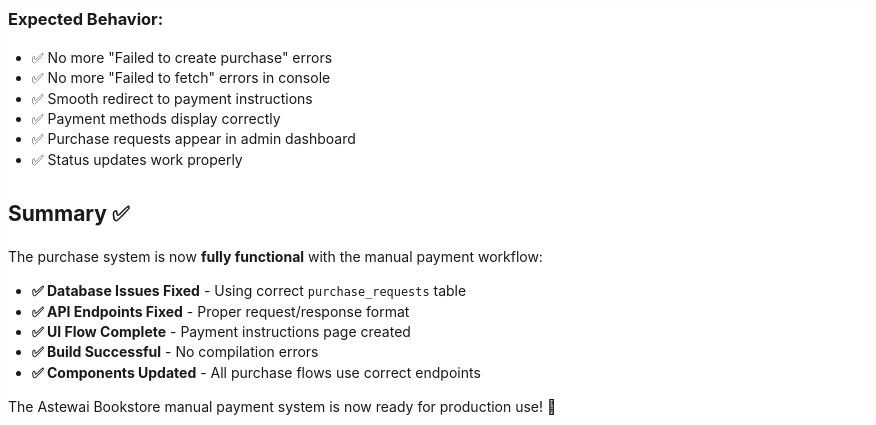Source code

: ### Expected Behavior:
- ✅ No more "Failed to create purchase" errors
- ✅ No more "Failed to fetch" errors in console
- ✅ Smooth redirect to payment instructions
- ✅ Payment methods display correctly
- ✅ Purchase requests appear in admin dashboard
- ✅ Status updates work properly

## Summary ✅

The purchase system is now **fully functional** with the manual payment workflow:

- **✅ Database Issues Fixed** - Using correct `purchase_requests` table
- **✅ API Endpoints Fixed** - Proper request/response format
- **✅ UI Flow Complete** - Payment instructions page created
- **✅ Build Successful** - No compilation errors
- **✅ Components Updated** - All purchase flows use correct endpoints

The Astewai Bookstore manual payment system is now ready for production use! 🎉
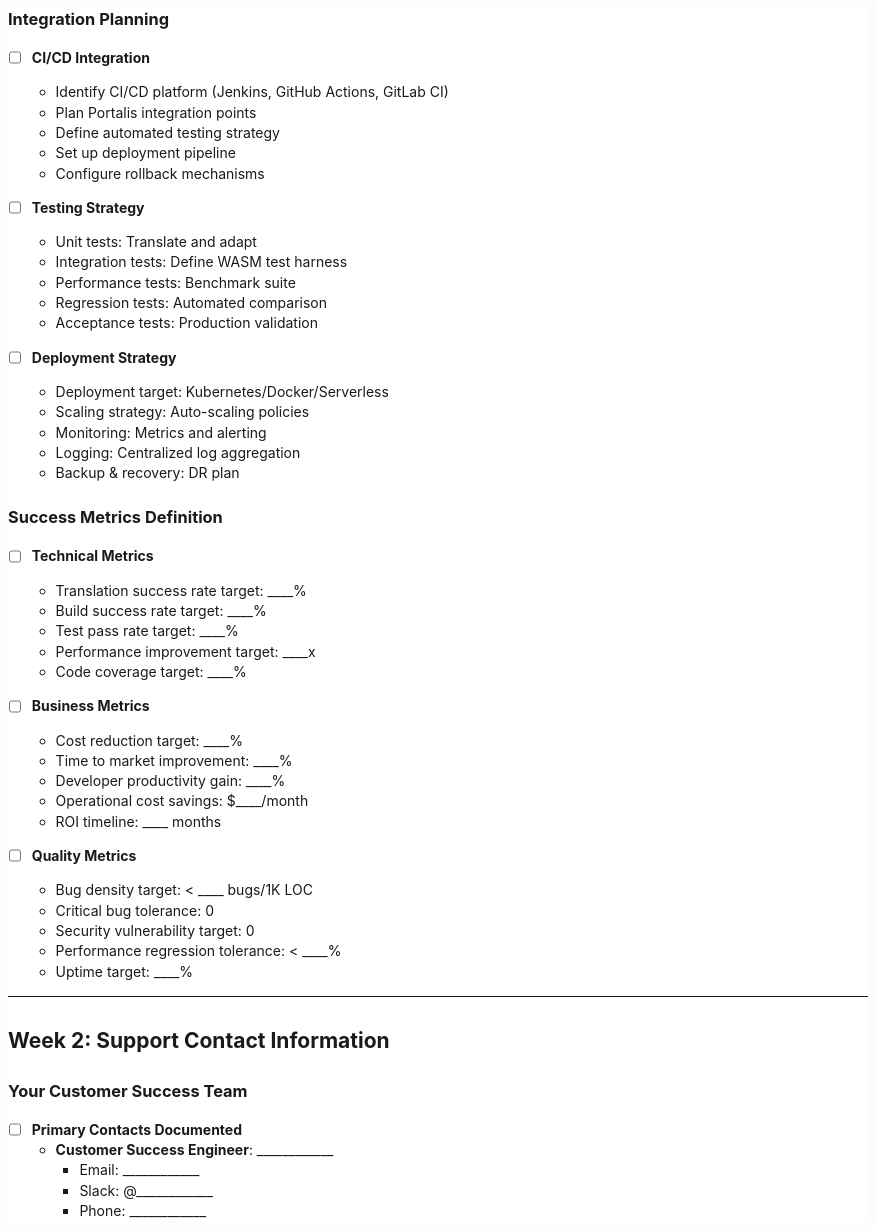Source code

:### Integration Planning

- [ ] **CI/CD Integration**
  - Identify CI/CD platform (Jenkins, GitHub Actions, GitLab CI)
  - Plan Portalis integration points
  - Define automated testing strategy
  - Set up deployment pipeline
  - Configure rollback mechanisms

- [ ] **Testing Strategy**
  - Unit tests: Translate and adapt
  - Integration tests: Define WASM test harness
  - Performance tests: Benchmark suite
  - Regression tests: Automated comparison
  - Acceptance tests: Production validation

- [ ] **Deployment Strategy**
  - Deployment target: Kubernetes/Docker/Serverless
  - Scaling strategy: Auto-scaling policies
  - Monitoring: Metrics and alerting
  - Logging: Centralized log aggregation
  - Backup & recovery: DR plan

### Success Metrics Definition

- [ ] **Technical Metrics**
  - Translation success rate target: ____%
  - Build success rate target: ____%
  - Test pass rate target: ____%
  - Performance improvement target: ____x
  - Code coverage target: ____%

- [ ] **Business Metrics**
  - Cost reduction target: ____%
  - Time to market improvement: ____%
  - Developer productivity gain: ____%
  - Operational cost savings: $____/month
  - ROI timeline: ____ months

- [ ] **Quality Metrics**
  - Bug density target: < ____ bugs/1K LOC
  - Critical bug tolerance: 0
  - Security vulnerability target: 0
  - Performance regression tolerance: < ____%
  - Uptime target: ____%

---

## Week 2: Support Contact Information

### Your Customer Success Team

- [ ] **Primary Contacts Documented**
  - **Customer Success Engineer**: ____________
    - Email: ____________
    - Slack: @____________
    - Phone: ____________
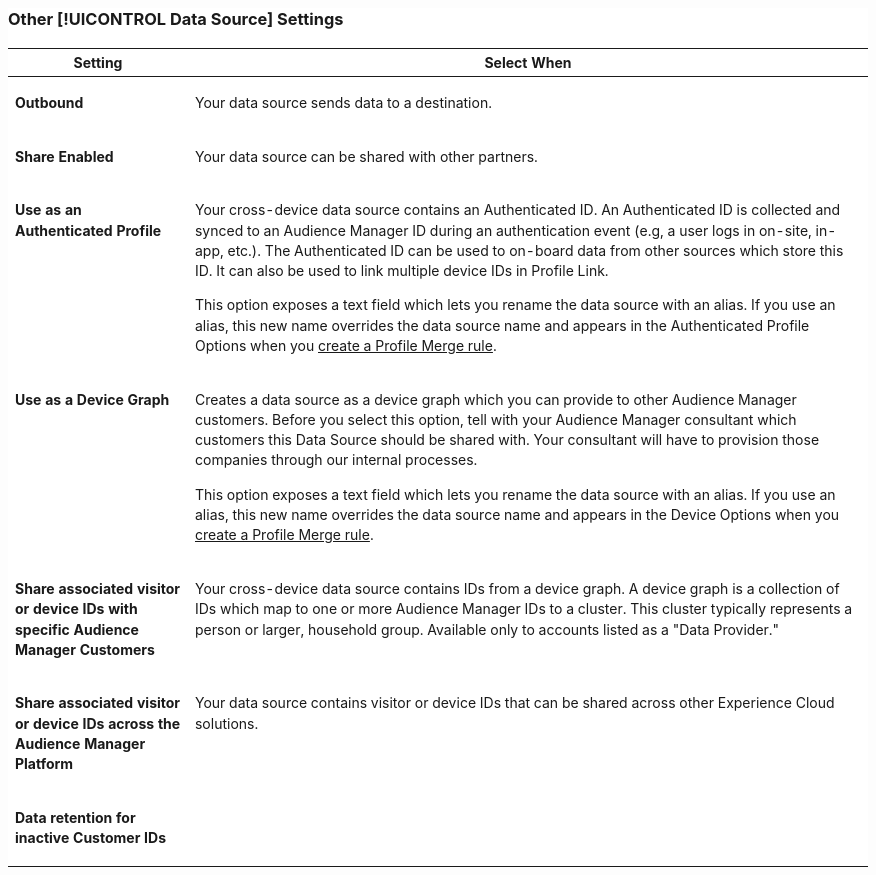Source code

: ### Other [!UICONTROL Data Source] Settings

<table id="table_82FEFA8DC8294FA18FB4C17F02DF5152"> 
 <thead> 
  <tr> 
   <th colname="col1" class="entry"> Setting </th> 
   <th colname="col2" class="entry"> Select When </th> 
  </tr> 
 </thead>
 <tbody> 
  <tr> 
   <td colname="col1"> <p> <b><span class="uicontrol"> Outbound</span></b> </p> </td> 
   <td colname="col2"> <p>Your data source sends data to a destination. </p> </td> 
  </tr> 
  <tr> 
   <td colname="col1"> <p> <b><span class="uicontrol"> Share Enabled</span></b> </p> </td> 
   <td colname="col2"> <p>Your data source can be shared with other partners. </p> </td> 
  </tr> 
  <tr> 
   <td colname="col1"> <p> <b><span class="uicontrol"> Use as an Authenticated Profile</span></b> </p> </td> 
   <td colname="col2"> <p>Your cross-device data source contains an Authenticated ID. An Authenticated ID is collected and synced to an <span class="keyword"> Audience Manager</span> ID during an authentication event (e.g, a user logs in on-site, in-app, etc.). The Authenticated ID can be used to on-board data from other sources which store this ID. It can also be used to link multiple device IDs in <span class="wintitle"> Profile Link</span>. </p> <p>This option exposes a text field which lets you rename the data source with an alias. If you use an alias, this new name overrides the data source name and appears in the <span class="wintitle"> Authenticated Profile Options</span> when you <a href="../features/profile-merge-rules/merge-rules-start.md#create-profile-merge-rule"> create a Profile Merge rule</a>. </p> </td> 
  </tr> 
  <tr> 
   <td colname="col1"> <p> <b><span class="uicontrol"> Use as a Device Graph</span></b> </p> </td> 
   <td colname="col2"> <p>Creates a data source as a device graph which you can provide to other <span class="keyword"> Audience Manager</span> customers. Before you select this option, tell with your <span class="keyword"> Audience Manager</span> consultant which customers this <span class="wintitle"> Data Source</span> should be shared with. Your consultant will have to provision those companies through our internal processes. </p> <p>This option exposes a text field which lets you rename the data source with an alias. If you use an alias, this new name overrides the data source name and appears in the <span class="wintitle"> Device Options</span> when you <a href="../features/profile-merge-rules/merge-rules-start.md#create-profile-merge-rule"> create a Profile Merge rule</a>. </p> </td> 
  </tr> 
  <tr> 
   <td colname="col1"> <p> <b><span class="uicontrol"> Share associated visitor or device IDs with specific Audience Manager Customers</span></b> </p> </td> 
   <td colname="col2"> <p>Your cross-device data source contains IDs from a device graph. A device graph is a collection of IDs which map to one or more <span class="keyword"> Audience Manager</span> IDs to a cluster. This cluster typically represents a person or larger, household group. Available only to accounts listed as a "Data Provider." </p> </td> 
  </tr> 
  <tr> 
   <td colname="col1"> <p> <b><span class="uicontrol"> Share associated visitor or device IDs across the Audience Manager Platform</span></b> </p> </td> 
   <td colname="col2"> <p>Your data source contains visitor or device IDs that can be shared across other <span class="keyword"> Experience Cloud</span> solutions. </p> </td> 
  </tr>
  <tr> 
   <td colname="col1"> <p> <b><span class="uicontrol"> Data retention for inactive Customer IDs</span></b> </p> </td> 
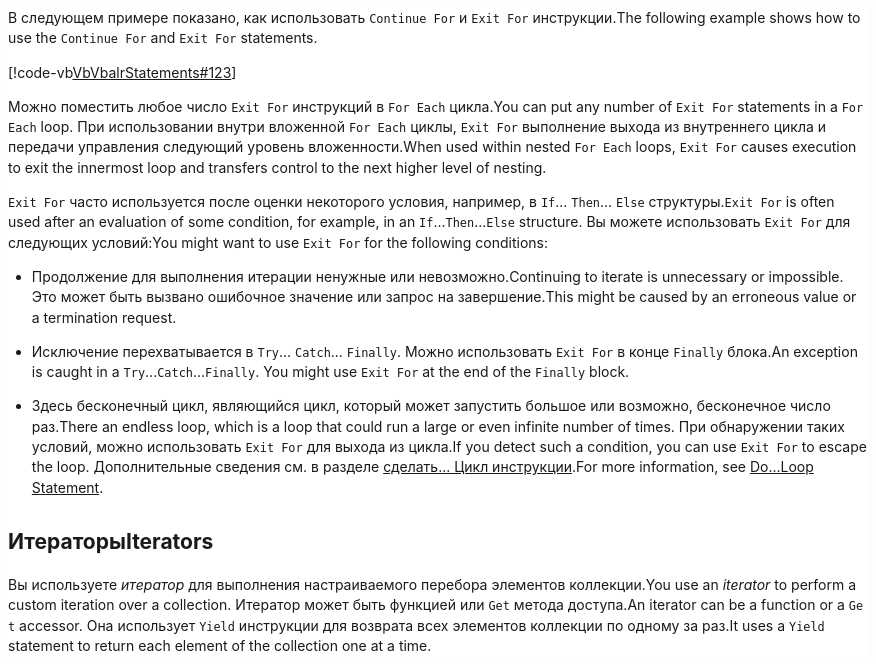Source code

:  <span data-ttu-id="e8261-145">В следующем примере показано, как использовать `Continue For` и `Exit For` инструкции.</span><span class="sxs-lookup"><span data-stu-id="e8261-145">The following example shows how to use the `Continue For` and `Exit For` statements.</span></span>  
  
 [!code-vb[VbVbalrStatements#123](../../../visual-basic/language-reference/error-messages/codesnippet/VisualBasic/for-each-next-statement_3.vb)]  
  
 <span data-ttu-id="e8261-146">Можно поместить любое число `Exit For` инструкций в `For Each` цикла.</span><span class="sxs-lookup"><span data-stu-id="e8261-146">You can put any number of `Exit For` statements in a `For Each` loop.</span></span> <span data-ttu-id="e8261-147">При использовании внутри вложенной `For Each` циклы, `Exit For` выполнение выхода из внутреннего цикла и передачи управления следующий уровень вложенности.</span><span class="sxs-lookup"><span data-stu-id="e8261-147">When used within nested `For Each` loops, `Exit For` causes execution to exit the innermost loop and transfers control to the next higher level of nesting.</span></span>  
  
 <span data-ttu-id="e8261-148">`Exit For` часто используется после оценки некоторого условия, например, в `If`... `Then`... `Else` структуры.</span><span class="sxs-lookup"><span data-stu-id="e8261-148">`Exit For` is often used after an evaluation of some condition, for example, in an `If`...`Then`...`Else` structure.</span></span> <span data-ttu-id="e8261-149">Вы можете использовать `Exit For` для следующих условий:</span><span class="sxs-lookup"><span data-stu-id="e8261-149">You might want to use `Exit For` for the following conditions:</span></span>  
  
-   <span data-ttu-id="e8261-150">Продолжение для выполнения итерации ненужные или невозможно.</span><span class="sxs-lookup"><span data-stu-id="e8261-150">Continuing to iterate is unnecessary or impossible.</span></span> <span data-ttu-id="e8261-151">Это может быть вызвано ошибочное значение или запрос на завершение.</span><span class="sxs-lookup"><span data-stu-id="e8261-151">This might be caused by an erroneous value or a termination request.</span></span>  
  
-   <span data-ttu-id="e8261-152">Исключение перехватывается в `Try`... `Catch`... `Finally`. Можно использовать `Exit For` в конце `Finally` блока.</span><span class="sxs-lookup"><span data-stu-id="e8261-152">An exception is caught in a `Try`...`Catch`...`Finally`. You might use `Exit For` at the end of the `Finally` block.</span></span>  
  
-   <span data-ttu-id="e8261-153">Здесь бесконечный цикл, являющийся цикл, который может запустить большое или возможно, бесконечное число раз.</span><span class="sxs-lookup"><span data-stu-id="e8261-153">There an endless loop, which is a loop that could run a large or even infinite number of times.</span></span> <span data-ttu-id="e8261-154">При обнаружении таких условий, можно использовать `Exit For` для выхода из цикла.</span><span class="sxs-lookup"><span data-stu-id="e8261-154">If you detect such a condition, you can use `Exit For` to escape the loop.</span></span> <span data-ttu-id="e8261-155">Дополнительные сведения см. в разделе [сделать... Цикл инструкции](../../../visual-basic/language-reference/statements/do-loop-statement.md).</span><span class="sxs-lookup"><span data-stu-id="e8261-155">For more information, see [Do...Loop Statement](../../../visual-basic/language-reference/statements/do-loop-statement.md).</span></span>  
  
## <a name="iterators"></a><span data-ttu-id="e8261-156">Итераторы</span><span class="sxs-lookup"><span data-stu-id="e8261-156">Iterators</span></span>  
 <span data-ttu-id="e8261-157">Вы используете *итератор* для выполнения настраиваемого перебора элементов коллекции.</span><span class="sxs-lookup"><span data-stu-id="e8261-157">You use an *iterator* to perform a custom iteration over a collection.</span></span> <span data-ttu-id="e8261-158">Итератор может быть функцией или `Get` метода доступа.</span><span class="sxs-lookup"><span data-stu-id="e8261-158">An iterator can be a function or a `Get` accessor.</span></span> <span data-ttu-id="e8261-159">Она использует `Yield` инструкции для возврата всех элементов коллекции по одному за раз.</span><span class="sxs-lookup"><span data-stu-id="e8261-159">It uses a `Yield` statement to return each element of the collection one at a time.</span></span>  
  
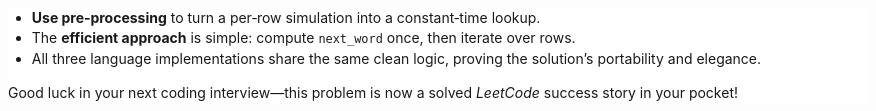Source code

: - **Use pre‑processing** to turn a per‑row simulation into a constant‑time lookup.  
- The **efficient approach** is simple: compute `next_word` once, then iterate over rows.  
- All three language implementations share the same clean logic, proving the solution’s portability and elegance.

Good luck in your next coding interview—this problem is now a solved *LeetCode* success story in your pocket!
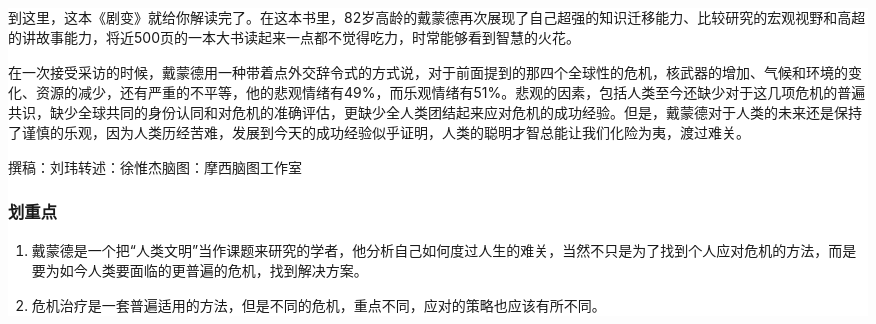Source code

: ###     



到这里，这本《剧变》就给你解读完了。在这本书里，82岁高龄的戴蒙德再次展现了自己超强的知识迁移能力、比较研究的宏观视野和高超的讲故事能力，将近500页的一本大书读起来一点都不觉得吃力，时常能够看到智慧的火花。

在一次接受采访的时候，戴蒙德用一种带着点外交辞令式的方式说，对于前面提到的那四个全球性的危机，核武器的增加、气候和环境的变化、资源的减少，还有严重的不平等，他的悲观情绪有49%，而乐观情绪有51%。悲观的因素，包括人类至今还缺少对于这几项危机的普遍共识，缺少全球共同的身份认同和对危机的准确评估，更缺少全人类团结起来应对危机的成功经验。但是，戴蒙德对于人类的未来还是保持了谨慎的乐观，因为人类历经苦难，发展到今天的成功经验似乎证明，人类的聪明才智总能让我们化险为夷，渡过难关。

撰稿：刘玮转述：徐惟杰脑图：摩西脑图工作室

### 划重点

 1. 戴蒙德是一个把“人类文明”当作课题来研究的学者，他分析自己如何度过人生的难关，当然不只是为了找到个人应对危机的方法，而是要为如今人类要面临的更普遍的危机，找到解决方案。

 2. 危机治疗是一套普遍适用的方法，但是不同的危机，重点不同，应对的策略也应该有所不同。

◆ ◆ ◆ ◆ ◆

• Problem requirements:
Reproduce word for word the lines of the entries starting at the line that contains "到这里，这本《剧变》就给你解" and ending at the final line of the entries, with both of those lines included.

• Exercise answer:
到这里，这本《剧变》就给你解读完了。在这本书里，82岁高龄的戴蒙德再次展现了自己超强的知识迁移能力、比较研究的宏观视野和高超的讲故事能力，将近500页的一本大书读起来一点都不觉得吃力，时常能够看到智慧的火花。

在一次接受采访的时候，戴蒙德用一种带着点外交辞令式的方式说，对于前面提到的那四个全球性的危机，核武器的增加、气候和环境的变化、资源的减少，还有严重的不平等，他的悲观情绪有49%，而乐观情绪有51%。悲观的因素，包括人类至今还缺少对于这几项危机的普遍共识，缺少全球共同的身份认同和对危机的准确评估，更缺少全人类团结起来应对危机的成功经验。但是，戴蒙德对于人类的未来还是保持了谨慎的乐观，因为人类历经苦难，发展到今天的成功经验似乎证明，人类的聪明才智总能让我们化险为夷，渡过难关。

撰稿：刘玮转述：徐惟杰脑图：摩西脑图工作室

### 划重点

 1. 戴蒙德是一个把“人类文明”当作课题来研究的学者，他分析自己如何度过人生的难关，当然不只是为了找到个人应对危机的方法，而是要为如今人类要面临的更普遍的危机，找到解决方案。

 2. 危机治疗是一套普遍适用的方法，但是不同的危机，重点不同，应对的策略也应该有所不同。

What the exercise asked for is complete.